Abstract Optimizing completion efficiency has been one of the most challenging aspects of unconventional reservoir development. Two of the key factors to consider in completion design are stage length and cluster spacing, which affect both well performance and economics. Shorter stage length and tighter cluster spacing could create fractures with smaller widths and consequently lower proppant concentrations as a result of inter-cluster stress shadowing. On the other hand, longer stage length and wider cluster spacing, despite their economic benefits, can impair well performance by leaving unstimulated rock between two created fractures.
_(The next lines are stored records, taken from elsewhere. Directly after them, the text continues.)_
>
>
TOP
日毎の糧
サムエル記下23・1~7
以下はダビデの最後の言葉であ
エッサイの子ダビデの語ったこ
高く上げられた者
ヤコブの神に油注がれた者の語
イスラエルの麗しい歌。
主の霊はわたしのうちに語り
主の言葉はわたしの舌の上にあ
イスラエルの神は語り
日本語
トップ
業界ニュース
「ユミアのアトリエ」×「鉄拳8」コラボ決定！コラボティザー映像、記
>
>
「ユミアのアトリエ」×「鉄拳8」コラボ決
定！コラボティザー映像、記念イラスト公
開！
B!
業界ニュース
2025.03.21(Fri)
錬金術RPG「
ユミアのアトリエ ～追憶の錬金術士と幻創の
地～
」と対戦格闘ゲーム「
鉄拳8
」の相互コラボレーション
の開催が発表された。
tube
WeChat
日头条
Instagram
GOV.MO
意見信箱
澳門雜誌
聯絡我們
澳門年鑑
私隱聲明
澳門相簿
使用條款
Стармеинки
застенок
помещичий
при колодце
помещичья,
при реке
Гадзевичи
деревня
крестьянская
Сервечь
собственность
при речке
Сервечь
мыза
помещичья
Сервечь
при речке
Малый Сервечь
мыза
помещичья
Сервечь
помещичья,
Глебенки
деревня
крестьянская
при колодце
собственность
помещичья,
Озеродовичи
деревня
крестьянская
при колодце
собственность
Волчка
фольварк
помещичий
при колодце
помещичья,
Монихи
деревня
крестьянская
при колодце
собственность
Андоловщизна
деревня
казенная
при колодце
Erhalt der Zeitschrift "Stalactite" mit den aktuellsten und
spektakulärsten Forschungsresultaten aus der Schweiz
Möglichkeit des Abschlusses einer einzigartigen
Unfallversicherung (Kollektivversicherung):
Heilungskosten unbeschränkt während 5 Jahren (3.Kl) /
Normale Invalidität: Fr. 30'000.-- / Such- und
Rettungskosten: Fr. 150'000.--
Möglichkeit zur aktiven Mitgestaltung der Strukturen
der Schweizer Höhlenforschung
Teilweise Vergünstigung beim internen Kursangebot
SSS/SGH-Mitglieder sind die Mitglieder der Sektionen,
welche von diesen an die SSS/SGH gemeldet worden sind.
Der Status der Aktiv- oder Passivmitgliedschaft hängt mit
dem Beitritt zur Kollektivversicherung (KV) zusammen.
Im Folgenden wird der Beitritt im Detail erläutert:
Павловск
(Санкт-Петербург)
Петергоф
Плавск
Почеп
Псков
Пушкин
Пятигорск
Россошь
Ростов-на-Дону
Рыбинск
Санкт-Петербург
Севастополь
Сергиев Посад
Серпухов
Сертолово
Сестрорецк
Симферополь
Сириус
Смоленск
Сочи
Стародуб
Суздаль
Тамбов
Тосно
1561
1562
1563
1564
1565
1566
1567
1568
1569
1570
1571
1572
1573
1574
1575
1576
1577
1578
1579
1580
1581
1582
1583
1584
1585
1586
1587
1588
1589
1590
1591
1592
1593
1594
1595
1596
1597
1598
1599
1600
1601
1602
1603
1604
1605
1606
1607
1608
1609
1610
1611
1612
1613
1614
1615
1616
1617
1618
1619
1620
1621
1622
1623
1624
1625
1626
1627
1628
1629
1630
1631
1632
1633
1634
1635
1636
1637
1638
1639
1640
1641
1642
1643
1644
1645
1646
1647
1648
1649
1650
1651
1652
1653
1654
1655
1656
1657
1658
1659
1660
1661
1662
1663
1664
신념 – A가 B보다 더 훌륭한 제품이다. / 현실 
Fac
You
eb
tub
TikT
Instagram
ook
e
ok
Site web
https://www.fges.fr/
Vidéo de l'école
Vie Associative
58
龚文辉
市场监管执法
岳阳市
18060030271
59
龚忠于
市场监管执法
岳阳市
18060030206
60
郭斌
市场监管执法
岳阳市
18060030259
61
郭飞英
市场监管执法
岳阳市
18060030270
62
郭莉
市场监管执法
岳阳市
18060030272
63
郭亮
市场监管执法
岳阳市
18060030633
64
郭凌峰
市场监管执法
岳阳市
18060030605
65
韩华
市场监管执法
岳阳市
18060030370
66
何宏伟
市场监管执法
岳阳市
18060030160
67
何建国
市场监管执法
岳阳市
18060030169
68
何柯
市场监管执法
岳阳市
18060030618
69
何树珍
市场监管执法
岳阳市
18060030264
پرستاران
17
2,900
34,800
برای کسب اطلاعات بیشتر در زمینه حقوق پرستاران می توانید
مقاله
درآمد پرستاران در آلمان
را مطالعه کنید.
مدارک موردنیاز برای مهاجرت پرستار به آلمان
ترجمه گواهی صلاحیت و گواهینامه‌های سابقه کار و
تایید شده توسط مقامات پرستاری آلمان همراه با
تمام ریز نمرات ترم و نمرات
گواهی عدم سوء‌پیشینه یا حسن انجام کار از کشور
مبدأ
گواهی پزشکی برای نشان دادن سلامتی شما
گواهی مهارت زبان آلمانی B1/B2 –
Operating companies have taken different approaches, from trial and error to advanced diagnostics, to find the right balancing point for stage and cluster configuration. Ultimately, production analysis dictates the success. The main goal of this paper is to show the characteristics of cluster and stage length variations using production data in the absence of completion diagnostics. To this end, numerical modeling using typical values of reservoir and fracture characteristics in the Permian Basin was done. Multiple pairs of wells in the Permian Basin with similar reservoir properties and completion design but with different cluster and stage spacing were analyzed to validate the observed signatures. The conceptual numerical model results show that the wells at wider cluster spacing (and longer stage length) exhibit longer linear flow duration, which does not necessarily result in a larger stimulated area. Also, tighter cluster spacing and shorter stage length, which result in higher early time rates, only indicate acceleration, but this does not translate into improving long-term, economically justified performance. Higher matrix permeability (as a proxy for the existence of natural fractures) helps with larger stimulated regions under similar linear flow duration in wider cluster spacing (and longer stage length). However, this study shows significantly higher permeability might be needed for efficient stimulation of rocks between fractures in the case of wide cluster spacing. Production analysis of different well pairs in the Permian Basin using this workflow shows that cluster and stage length configuration can only be efficiently and effectively optimized by taking subsurface parameters such as stress, reservoir heterogeneity, and in-situ fluid into account.